*** Entries supplied ***

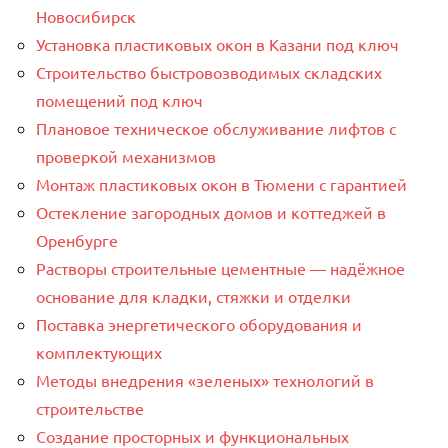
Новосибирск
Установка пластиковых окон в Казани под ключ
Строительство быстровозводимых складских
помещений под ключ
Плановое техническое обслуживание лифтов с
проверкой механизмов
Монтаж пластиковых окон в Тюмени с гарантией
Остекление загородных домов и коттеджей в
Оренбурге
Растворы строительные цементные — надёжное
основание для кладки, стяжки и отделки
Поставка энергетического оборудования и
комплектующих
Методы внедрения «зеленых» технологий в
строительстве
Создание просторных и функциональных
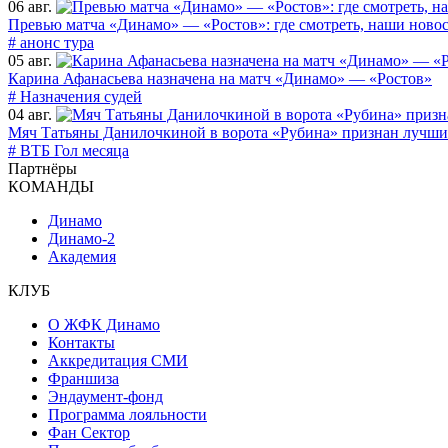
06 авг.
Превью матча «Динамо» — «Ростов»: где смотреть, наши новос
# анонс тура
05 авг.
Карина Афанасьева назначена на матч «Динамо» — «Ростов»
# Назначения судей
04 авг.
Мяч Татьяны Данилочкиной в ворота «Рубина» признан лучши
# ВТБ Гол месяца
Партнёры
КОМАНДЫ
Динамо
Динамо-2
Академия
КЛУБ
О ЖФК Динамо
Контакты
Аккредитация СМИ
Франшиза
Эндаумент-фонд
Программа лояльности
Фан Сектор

***

What needs to be done
Your reply should hold only the lines running from the one with "Плановое техническое обслуживание лифтов с" to the end of the data above, set down exactly, pictures omitted.

Result
Плановое техническое обслуживание лифтов с
проверкой механизмов
Монтаж пластиковых окон в Тюмени с гарантией
Остекление загородных домов и коттеджей в
Оренбурге
Растворы строительные цементные — надёжное
основание для кладки, стяжки и отделки
Поставка энергетического оборудования и
комплектующих
Методы внедрения «зеленых» технологий в
строительстве
Создание просторных и функциональных
06 авг.
Превью матча «Динамо» — «Ростов»: где смотреть, наши новос
# анонс тура
05 авг.
Карина Афанасьева назначена на матч «Динамо» — «Ростов»
# Назначения судей
04 авг.
Мяч Татьяны Данилочкиной в ворота «Рубина» признан лучши
# ВТБ Гол месяца
Партнёры
КОМАНДЫ
Динамо
Динамо-2
Академия
КЛУБ
О ЖФК Динамо
Контакты
Аккредитация СМИ
Франшиза
Эндаумент-фонд
Программа лояльности
Фан Сектор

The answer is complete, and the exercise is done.